General information
- Location: Rambag, Prayagraj district, Uttar Pradesh India
- Coordinates: 25°26′46″N 81°49′44″E﻿ / ﻿25.4460°N 81.8289°E
- Elevation: 316.804 metres (1,039.4 ft)
- System: Regional rail and Light rail station
- Owner: Indian Railways
- Operator: North Eastern Railway
- Lines: Prayagraj-Mau-Gorakhpur main line Prayagraj City–Howrah line
- Platforms: 7
- Tracks: 9

Construction
- Structure type: Standard (on-ground station)
- Parking: Available

Other information
- Status: Active
- Station code: PRRB

= Prayagraj Rambagh railway station =

Railway Station in Uttar Pradesh, India

Prayagraj Rambagh railway station is situated in the Rambagh area of Prayagraj in the Indian state of Uttar Pradesh.
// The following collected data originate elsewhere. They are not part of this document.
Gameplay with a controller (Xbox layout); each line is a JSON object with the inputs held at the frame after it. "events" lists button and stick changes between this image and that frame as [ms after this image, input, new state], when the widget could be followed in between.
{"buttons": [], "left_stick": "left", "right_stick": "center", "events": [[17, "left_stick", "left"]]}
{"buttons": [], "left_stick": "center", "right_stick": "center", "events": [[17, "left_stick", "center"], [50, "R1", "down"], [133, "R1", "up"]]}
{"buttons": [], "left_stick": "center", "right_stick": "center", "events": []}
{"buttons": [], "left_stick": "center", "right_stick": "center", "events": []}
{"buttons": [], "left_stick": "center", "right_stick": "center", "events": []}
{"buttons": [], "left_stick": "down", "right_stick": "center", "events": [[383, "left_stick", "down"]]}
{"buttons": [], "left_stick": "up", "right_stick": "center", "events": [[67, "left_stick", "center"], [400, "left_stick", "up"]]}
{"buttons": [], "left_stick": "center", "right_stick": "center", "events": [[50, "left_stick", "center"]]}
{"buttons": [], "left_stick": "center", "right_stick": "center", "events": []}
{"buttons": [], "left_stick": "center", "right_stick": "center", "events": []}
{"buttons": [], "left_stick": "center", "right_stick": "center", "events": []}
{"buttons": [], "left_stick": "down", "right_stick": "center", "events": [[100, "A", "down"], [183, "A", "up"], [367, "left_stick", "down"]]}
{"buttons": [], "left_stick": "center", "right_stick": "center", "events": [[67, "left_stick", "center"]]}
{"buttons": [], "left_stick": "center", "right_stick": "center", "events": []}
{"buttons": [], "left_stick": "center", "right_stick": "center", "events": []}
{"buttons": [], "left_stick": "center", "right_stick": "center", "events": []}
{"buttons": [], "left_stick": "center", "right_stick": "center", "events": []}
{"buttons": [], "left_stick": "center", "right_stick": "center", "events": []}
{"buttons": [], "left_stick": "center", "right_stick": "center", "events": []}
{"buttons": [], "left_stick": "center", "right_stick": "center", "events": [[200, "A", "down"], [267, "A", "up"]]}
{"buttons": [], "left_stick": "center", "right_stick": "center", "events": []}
It also serves as a Terminal station of Prayagraj serving alongside the main Howrah–Prayagraj–Mumbai line. Due to huge rush at Prayagraj Junction the railway will develop as a high facilitated terminal.

==History==
The Prayagraj-Mau-Gorakhpur main line was constructed as a -wide metre-gauge line by the Bengal and North Western Railway between 1899 and 1913. It was converted to -wide broad gauge in 1993–94.